Jak dodał, "warto przy tym poruszyć temat dosyć ważny dla podobnych sytuacji". Podkreślił, że "odpowiedzialny, mądry rodzic" nie powinien narażać swojego dziecka "na takie traumatyczne przeżycia". Wskazał, że "są inne możliwości, żeby załatwiać takie sprawy prawnie, przed sądem, aby rozmawiać, korzystać z usług psychologów". - W tym przypadku te działania były bardzo nieodpowiedzialne, przynajmniej ze strony ojca, którzy naraził na traumatyczne przeżycia nie tylko kobietę, ale także 3-letnie dziecko - ocenił.
Child Alert
W związku z zaginięciem dziecka był ogłoszony Child Alert; w piątek policja opublikowała również zdjęcia męża porwanej kobiety, ojca dziecka, który w Łomży wypożyczył samochód użyty do uprowadzenia.
Rzecznik Komendanta Głównego Policji - pytany o odezwę ze strony obywateli po uruchomieniu tej procedury - podkreślił, że dla polskiej policji "współpraca ze społeczeństwem jest priorytetem".
- Zawsze powtarzam, że nasze oczy i uszy to właśnie społeczeństwo. Dlatego tak wysokie zaufanie do policji sprawia, że ludzie chętnie z nami współpracują, przekazują nam informacje - mówił.

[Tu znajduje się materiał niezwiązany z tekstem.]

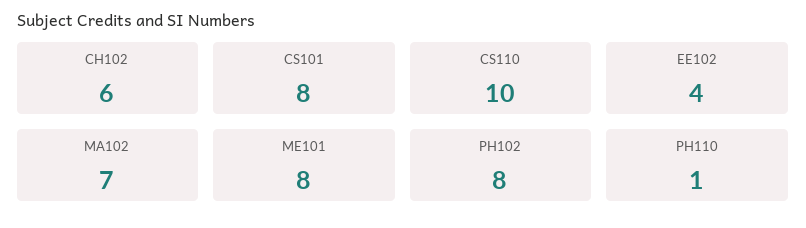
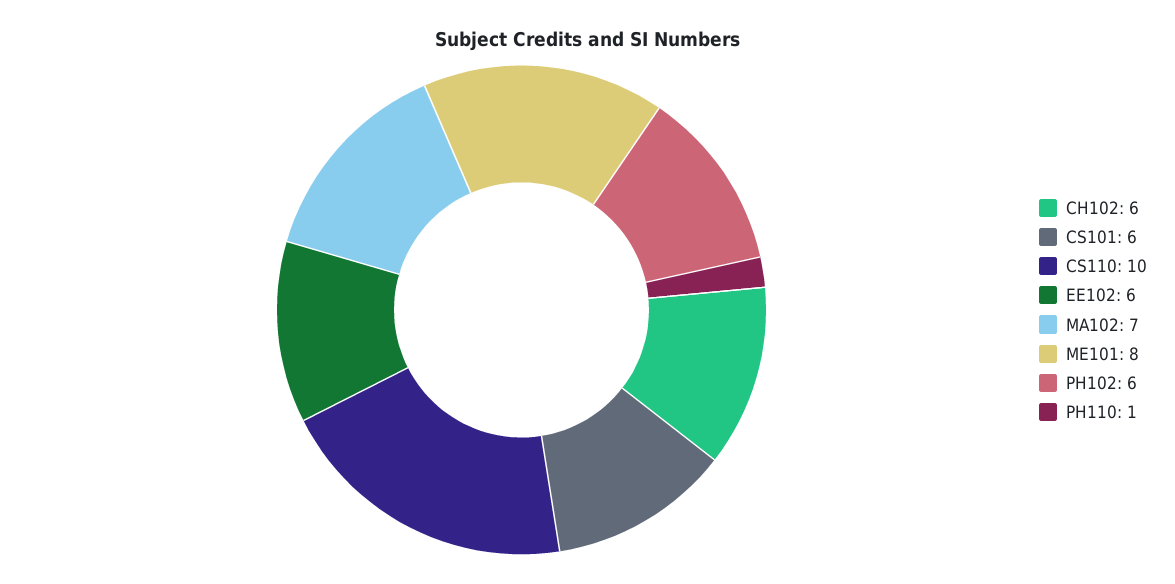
  {
    "CH102": 6,
-   "CS101": 8,
+   "CS101": 6,
    "CS110": 10,
-   "EE102": 4,
+   "EE102": 6,
    "MA102": 7,
    "ME101": 8,
-   "PH102": 8,
+   "PH102": 6,
    "PH110": 1
  }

- Uruchomienie procedury Child Alert jest związane ze współpracą ze społeczeństwem, gdzie policja za pośrednictwem partnerów - głównie są to określone stacje radiowe, telewizyjne, które zgodziły się przystąpić do tej procedury - podają przez okres 12 godzin komunikaty do społeczeństwa, upubliczniają wizerunek poszukiwanego dziecka, z apelem, prośbą o to, aby każdy, kto ma jakiekolwiek informacje o nim, przekazywał na specjalny numer telefonu 995 - tłumaczył.